Concours Passerelle : à Montpellier Business School, les oraux comme si vous y étiez
3.000 admissibles au concours Passerelle 1 et 2 passent chaque année les oraux de Montpellier Business School, où ils sont pris en charge par les "Oranges". Pendant l'entretien, le jury va rechercher les compétences personnelles du candidat. Reportage.
Jeudi 1er juin 2017, 14 h. À l'heure de la sieste, Montpellier Business School bourdonne comme une ruche : les membres des jurys du concours Passerelle se déploient dans les couloirs. Devant les salles d'épreuves, les candidats endimanchés, encadrés des étudiants de MBS, flanqués du T-shirt orange aux couleurs de l'école, les attendent déjà : venus de toute la France, ils font partie des quelque 3.000 admissibles qui auront fait étape entre le 26 mai et le 12 juin à l'école, à l'occasion des épreuves orales du concours d'admissions sur titre en école de management. Si les écrits du concours sont communs aux 13 écoles membres de la banque d'épreuves, ceux-ci se déroulent directement dans les écoles.
À Montpellier, la moitié environ des candidats est comme Kevin*, 20 ans, titulaires d'un bac+2 (BTS, DUT, licence 2...) et vise une entrée en première année via Passerelle 1. Les autres ont déjà un bac+3 (Bachelor, licence 3) en poche, et intègreront directement la deuxième année (Passerelle 2).
"N'hésitez pas à enlever votre veste si vous souhaitez vous mettre à l'aise", propose le jury à Kevin qui vient d'entre dans la salle d'épreuves. Autour de la table, une enseignante, Audrey Missonier, professeur associé de stratégie au sein de l'ESC montpelliéraine, et un professsionnel, Patrick Chappuy, chef d'entreprise chez Vinci Facilities. "Vous allez visionner une courte vidéo qui décrit la manière dont va se dérouler l'entretien", poursuivent-ils.
Le ton est donné : bienveillant, factuel. Depuis deux décennies, MBS, très attachée à la notion de "diversité sociale", a opté pour un format d'entretien un peu particulier, mis au point par un cabinet de recrutement.
Pas d'interview mitraillette, de questions pièges de culture générale ou de motivation ou de questions sur les autres business schools où le candidat est déjà admissible, mais une mise en situation censée permettre de détecter ses compétences personnelles et comportementales en assurant une égalité de traitement entre les candidats.
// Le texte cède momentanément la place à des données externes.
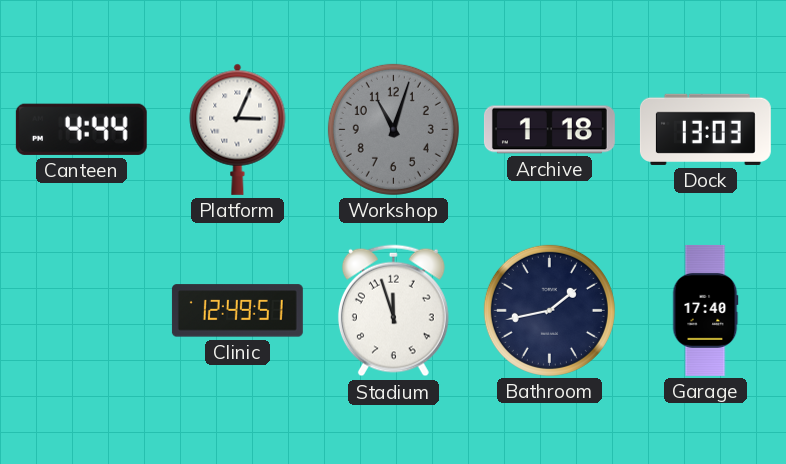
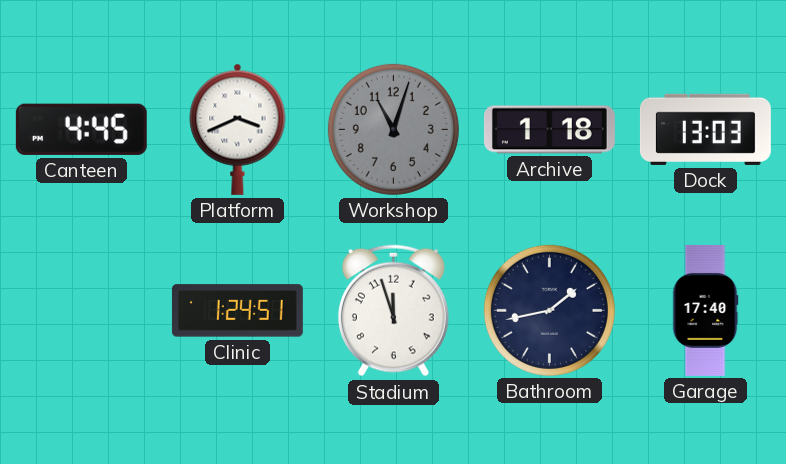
Canteen: 4:44 -> 4:45
Platform: 3:04 -> 3:41
Clinic: 12:49 -> 1:24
Raconter une réussite ou un échec
Le jury tend une feuille à Kevin. Elle contient une liste d'une dizaine de débuts de phrases décrivant des situations. Sa mission ? En choisir une et s'appuyer sur elle pour raconter une expérience datant de moins de trois ans. "Il peut s'agir d'une réussite ou d'un échec, ce qui nous intéresse, c'est la manière dont vous avez agi", explique le film. Après quelques secondes de réflexion, Kevin opte pour : "Vous avez dû persévérer pour réaliser quelque chose".
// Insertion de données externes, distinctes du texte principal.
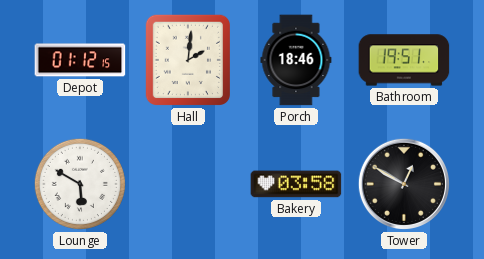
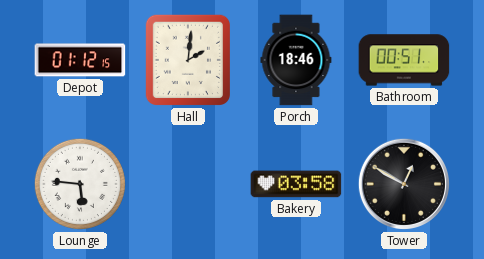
Bathroom: 19:51 -> 00:51
Lounge: 5:50 -> 5:46
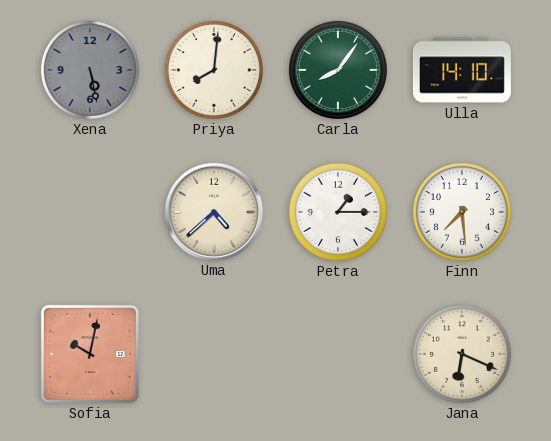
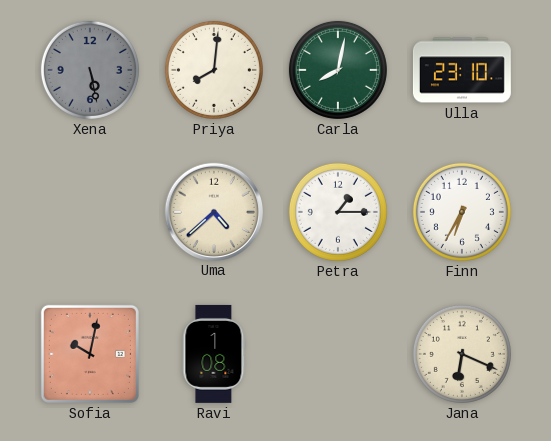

3.000 admissibles au concours Passerelle passent chaque année les oraux de Montpellier Business School. //
© Cécile Peltier
D'une voix assurée, le candidat, titulaire d'un BTS MUC (management des unités commerciales), raconte comment il s'est motivé pour apprendre seul cette année l'italien et le japonais, et préparer les concours Passerelle après avoir essuyé plusieurs refus en L3 : "Je ne voulais pas passer mon année à la maison à ne rien faire. J'ai commencé à travailler du lundi au samedi, parfois le dimanche, en suivant les conseils de mon frère. Au début, ce n'était pas facile, puis c'est devenu une habitude", explique-t-il au jury qui l'interroge sur la manière dont il s'est organisé.
Des questions factuelles pour essayer de comprendre
Pas de questions déstabilisantes ou gênantes : l'école part du principe que "quelqu'un se révèle davantage lorsqu'il est à l'aise". Les jurés, formés en amont, s'en tiennent à des relances factuelles pour faire évoluer la discussion : "Comment avez-vous découvert le japonais ? Que vous a apporté votre double culture ? Quels enseignements tirez-vous de cette expérience..."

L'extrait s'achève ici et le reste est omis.